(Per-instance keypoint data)
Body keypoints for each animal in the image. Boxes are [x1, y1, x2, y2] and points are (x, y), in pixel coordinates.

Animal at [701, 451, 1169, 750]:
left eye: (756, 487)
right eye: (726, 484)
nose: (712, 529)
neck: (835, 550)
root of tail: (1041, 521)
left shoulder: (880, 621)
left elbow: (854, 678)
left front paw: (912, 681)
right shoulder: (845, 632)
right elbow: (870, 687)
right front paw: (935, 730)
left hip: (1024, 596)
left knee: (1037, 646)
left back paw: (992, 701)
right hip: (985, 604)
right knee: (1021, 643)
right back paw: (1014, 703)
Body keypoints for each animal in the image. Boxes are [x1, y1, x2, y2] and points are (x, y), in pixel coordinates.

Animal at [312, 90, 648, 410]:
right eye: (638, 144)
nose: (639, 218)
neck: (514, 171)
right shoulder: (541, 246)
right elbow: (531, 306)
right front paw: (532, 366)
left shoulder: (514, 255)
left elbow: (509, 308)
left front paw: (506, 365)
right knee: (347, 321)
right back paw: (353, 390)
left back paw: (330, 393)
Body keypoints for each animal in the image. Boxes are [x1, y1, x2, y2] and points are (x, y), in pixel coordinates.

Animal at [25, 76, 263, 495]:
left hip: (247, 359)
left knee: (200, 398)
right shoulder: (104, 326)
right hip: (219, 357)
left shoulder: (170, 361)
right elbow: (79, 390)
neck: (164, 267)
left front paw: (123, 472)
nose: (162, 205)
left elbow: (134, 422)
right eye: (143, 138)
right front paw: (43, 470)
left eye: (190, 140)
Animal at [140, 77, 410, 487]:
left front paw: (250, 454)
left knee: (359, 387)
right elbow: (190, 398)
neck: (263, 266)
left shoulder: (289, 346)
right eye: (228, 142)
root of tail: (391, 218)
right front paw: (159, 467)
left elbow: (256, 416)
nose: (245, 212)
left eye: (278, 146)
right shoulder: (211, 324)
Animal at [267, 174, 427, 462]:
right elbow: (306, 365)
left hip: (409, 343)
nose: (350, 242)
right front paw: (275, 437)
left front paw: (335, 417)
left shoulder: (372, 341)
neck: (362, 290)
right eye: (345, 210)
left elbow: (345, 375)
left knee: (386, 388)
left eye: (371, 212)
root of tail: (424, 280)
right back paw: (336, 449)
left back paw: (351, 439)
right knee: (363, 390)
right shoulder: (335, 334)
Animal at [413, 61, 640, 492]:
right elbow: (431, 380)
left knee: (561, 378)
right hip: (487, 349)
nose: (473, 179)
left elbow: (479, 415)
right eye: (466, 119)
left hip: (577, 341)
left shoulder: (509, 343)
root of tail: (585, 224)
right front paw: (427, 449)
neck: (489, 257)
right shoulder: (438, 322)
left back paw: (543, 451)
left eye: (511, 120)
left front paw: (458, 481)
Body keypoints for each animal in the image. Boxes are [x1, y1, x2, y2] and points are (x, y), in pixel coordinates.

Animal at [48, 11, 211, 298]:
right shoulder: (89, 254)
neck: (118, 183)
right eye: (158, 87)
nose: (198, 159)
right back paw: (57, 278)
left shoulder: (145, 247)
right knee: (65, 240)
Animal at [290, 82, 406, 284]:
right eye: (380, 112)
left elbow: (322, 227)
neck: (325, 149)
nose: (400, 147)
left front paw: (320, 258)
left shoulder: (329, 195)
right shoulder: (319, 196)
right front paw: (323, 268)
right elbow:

Task directions =>
Give all the records above again, wording unchanged.

Finished exercise =>
Body keypoints for each animal in the image. Boxes are [x1, y1, x2, y2] and points are (x, y), in pixel coordinates.

Animal at [701, 451, 1169, 750]:
left eye: (756, 487)
right eye: (726, 484)
nose: (712, 529)
neck: (835, 550)
root of tail: (1041, 521)
left shoulder: (880, 621)
left elbow: (854, 678)
left front paw: (912, 681)
right shoulder: (845, 632)
right elbow: (870, 687)
right front paw: (935, 730)
left hip: (1024, 596)
left knee: (1037, 646)
left back paw: (992, 701)
right hip: (985, 604)
right knee: (1021, 643)
right back paw: (1014, 703)
Body keypoints for each animal in the image. Boxes are [x1, y1, x2, y2] and points are (x, y), in pixel coordinates.

Animal at [312, 90, 648, 410]:
right eye: (638, 144)
nose: (639, 218)
neck: (514, 171)
right shoulder: (541, 246)
right elbow: (531, 306)
right front paw: (532, 366)
left shoulder: (514, 255)
left elbow: (509, 308)
left front paw: (506, 365)
right knee: (347, 321)
right back paw: (353, 390)
left back paw: (330, 393)
Body keypoints for each animal in the image. Boxes are [x1, y1, x2, y2] and points are (x, y), in pixel coordinates.

Animal at [25, 76, 263, 495]:
left hip: (247, 359)
left knee: (200, 398)
right shoulder: (104, 326)
right hip: (219, 357)
left shoulder: (170, 361)
right elbow: (79, 390)
neck: (164, 267)
left front paw: (123, 472)
nose: (162, 205)
left elbow: (134, 422)
right eye: (143, 138)
right front paw: (43, 470)
left eye: (190, 140)
Animal at [140, 77, 410, 487]:
left front paw: (250, 454)
left knee: (359, 387)
right elbow: (190, 398)
neck: (263, 266)
left shoulder: (289, 346)
right eye: (228, 142)
root of tail: (391, 218)
right front paw: (159, 467)
left elbow: (256, 416)
nose: (245, 212)
left eye: (278, 146)
right shoulder: (211, 324)
Animal at [267, 174, 427, 462]:
right elbow: (306, 365)
left hip: (409, 343)
nose: (350, 242)
right front paw: (275, 437)
left front paw: (335, 417)
left shoulder: (372, 341)
neck: (362, 290)
right eye: (345, 210)
left elbow: (345, 375)
left knee: (386, 388)
left eye: (371, 212)
root of tail: (424, 280)
right back paw: (336, 449)
left back paw: (351, 439)
right knee: (363, 390)
right shoulder: (335, 334)
Animal at [413, 61, 640, 492]:
right elbow: (431, 380)
left knee: (561, 378)
right hip: (487, 349)
nose: (473, 179)
left elbow: (479, 415)
right eye: (466, 119)
left hip: (577, 341)
left shoulder: (509, 343)
root of tail: (585, 224)
right front paw: (427, 449)
neck: (489, 257)
right shoulder: (438, 322)
left back paw: (543, 451)
left eye: (511, 120)
left front paw: (458, 481)
Body keypoints for each animal in the image. Boxes are [x1, y1, x2, y2] and points are (x, y), in pixel coordinates.

Animal at [48, 11, 211, 298]:
right shoulder: (89, 254)
neck: (118, 183)
right eye: (158, 87)
nose: (198, 159)
right back paw: (57, 278)
left shoulder: (145, 247)
right knee: (65, 240)
Animal at [290, 82, 406, 284]:
right eye: (380, 112)
left elbow: (322, 227)
neck: (325, 149)
nose: (400, 147)
left front paw: (320, 258)
left shoulder: (329, 195)
right shoulder: (319, 196)
right front paw: (323, 268)
right elbow:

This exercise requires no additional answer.